GIVEN ENTRIES —
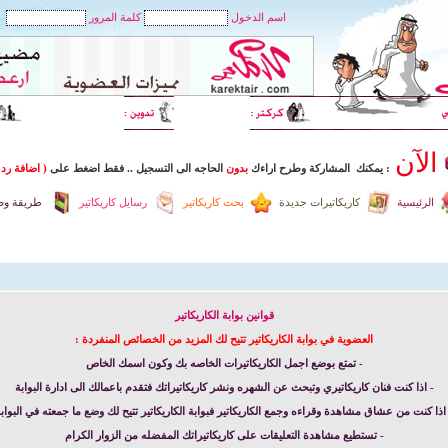
اسم الدخول
كلمة المرور
الآن
: يمكنك المشاركة وطرح اراءك
بدون
الحاجه الى التسجيل
..
فقط اضغط
على
( اضافة رد 
الرئيسية
كاريكاتيرات جديدة
بحث كاريكاتير
رسايل كاريكاتير
طريقة وضع
قوانين بوابة الكاريكاتير
العضوية في بوابة الكاريكاتير تتيح لك المزيد من الخصائص المنفردة :
- تمتع بوضع اجمل الكاريكاتيرات الخاصه بك وكون اسمك الخاص
- اذا كنت فنان كاريكاتيري وتبحث عن الشهره ونشر كاريكاتيراتك فتقدم باعمالك الى ادارة البوابة
اذا كنت من عشاق مشاهدة وقراءه وجمع الكاريكاتير فبوابة الكاريكاتير تتيح لك وضع ما جمعته في البواب
- تستطيع مشاهدة التعليقات على كاريكاتيراتك المفضله من الزوار الكرام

PROMPT — Leave out all pictures and output each line exactly, from the top of the records through the line that holds "- اذا كنت فنان".

TASK OUTPUT —
اسم الدخول
كلمة المرور
الآن
: يمكنك المشاركة وطرح اراءك
بدون
الحاجه الى التسجيل
..
فقط اضغط
على
( اضافة رد 
الرئيسية
كاريكاتيرات جديدة
بحث كاريكاتير
رسايل كاريكاتير
طريقة وضع
قوانين بوابة الكاريكاتير
العضوية في بوابة الكاريكاتير تتيح لك المزيد من الخصائص المنفردة :
- تمتع بوضع اجمل الكاريكاتيرات الخاصه بك وكون اسمك الخاص
- اذا كنت فنان كاريكاتيري وتبحث عن الشهره ونشر كاريكاتيراتك فتقدم باعمالك الى ادارة البوابة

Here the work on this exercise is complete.